**Exercise aim**
Which lines of the records below contain the word "anchor"? Report each of them in full.

═════ Records for the task ═════

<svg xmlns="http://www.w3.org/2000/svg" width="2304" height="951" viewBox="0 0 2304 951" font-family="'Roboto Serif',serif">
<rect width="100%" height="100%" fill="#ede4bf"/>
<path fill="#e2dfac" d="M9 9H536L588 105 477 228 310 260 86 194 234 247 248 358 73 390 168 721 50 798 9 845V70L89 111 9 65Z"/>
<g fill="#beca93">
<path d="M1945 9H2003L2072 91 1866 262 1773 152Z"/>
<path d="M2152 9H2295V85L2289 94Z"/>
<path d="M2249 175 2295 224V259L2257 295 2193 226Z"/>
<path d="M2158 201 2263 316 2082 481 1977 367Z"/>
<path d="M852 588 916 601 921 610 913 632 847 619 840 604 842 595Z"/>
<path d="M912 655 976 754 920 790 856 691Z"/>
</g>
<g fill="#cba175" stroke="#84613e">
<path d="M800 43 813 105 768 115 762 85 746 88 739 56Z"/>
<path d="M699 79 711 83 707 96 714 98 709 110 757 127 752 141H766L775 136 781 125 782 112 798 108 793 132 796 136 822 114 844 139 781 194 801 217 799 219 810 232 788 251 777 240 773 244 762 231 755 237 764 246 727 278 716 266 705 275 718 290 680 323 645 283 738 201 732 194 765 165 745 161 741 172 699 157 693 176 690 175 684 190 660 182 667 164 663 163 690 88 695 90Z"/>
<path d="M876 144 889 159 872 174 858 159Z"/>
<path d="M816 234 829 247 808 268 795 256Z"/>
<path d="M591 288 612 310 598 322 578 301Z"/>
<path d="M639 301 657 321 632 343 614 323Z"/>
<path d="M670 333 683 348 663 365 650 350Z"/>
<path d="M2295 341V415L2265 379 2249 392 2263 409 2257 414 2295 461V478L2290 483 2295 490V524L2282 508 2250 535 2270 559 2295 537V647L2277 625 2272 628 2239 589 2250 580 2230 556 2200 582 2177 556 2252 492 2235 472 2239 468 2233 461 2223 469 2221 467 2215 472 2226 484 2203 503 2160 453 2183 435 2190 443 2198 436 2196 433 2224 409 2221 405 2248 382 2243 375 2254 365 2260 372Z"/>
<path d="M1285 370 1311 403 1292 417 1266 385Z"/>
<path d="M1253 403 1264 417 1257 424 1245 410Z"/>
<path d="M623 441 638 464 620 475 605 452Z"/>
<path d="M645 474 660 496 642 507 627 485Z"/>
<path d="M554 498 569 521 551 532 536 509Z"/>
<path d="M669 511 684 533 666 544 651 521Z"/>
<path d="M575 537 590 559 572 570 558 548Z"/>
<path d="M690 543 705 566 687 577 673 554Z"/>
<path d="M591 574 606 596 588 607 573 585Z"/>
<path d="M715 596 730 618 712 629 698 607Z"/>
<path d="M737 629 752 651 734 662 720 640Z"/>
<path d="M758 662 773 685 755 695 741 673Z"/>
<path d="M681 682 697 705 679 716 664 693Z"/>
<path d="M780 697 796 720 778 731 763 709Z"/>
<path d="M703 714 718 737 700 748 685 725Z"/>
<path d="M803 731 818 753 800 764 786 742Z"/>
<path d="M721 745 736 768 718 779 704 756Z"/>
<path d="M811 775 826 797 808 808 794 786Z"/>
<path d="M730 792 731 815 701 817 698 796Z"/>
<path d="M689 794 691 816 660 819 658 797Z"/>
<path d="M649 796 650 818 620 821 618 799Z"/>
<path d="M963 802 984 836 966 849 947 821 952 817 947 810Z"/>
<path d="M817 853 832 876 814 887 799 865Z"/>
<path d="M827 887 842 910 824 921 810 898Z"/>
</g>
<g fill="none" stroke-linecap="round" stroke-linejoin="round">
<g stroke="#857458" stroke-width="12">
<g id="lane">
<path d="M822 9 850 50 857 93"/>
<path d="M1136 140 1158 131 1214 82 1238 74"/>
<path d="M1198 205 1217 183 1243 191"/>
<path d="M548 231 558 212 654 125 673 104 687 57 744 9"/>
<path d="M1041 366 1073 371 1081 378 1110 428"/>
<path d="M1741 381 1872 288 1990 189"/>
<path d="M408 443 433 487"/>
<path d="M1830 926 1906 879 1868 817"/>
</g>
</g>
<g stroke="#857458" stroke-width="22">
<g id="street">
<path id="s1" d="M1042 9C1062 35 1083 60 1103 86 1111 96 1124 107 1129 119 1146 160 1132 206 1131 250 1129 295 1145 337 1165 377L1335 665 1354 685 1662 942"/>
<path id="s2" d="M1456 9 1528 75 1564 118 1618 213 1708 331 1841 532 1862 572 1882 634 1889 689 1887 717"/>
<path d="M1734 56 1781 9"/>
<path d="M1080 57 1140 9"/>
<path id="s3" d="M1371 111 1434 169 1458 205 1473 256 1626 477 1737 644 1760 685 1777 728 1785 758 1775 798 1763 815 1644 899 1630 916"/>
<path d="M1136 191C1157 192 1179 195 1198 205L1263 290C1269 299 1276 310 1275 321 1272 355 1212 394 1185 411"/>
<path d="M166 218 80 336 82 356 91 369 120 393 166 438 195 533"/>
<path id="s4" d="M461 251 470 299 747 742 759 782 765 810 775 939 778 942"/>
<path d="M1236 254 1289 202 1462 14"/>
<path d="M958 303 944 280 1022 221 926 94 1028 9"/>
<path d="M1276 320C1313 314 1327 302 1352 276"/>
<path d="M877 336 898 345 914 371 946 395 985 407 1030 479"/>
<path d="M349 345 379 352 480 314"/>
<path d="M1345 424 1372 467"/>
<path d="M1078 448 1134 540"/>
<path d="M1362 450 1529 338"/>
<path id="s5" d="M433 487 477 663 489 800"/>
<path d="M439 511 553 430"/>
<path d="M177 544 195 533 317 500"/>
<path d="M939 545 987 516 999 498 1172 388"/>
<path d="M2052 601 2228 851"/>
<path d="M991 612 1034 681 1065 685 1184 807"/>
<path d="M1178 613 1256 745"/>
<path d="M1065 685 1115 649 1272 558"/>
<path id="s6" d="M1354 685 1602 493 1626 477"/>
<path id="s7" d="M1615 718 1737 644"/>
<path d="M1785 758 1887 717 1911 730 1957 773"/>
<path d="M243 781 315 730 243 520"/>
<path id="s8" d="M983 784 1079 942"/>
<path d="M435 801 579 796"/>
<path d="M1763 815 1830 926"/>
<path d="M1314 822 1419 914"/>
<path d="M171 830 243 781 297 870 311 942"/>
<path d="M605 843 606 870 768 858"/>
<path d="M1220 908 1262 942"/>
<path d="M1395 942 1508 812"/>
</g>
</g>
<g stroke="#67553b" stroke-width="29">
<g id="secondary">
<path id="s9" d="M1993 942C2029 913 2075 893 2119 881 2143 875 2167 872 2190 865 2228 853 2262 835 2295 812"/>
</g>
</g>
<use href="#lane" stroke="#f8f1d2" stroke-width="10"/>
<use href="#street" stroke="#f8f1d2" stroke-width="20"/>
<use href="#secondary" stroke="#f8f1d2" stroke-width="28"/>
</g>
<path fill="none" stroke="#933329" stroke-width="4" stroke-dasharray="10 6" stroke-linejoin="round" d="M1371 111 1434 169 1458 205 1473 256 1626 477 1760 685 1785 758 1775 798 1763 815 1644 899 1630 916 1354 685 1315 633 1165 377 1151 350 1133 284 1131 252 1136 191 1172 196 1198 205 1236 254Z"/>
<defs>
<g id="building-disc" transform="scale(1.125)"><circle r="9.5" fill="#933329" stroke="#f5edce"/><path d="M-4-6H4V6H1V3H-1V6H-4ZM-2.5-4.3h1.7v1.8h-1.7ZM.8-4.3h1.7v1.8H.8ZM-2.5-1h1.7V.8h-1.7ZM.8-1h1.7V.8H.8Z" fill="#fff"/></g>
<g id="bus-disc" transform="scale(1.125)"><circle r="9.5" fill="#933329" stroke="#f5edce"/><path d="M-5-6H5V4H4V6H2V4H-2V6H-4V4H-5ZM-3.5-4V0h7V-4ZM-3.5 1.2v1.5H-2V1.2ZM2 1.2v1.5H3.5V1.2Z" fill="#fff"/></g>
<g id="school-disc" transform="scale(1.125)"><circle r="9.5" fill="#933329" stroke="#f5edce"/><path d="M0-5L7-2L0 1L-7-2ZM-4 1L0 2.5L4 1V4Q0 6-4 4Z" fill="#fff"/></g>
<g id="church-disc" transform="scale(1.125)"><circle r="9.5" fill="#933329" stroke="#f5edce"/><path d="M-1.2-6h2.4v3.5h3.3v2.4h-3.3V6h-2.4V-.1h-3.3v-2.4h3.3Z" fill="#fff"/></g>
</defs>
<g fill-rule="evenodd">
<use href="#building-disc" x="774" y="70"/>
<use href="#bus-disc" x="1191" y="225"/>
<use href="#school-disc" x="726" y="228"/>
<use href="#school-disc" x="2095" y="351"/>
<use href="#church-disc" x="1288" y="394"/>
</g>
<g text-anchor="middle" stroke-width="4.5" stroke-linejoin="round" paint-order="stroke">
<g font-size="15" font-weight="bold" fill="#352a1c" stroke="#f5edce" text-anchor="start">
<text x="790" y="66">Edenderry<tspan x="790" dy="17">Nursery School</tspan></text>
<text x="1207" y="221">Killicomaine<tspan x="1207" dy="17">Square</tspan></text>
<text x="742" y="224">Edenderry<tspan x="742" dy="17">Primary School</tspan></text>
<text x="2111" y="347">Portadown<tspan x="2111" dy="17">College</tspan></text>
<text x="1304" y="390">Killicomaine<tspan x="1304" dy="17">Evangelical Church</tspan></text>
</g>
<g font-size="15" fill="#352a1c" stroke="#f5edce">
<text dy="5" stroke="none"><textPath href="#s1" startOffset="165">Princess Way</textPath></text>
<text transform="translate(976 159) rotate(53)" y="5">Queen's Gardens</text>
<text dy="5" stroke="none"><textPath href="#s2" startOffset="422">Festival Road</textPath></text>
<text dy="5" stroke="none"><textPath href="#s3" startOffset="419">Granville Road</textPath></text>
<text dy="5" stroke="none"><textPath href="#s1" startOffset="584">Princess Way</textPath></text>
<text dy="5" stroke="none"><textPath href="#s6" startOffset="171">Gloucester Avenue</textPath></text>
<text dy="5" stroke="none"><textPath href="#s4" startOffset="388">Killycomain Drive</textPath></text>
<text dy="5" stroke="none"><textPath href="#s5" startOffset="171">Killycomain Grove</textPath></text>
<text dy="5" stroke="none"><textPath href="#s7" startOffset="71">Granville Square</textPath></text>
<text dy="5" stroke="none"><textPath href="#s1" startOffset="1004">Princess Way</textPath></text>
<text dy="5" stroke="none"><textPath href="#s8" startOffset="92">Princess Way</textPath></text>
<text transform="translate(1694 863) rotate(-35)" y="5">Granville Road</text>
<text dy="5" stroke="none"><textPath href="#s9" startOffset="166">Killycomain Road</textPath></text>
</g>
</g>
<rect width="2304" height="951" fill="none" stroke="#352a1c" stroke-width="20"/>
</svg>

═════

**Answer to this exercise**
<g text-anchor="middle" stroke-width="4.5" stroke-linejoin="round" paint-order="stroke">
<g font-size="15" font-weight="bold" fill="#352a1c" stroke="#f5edce" text-anchor="start">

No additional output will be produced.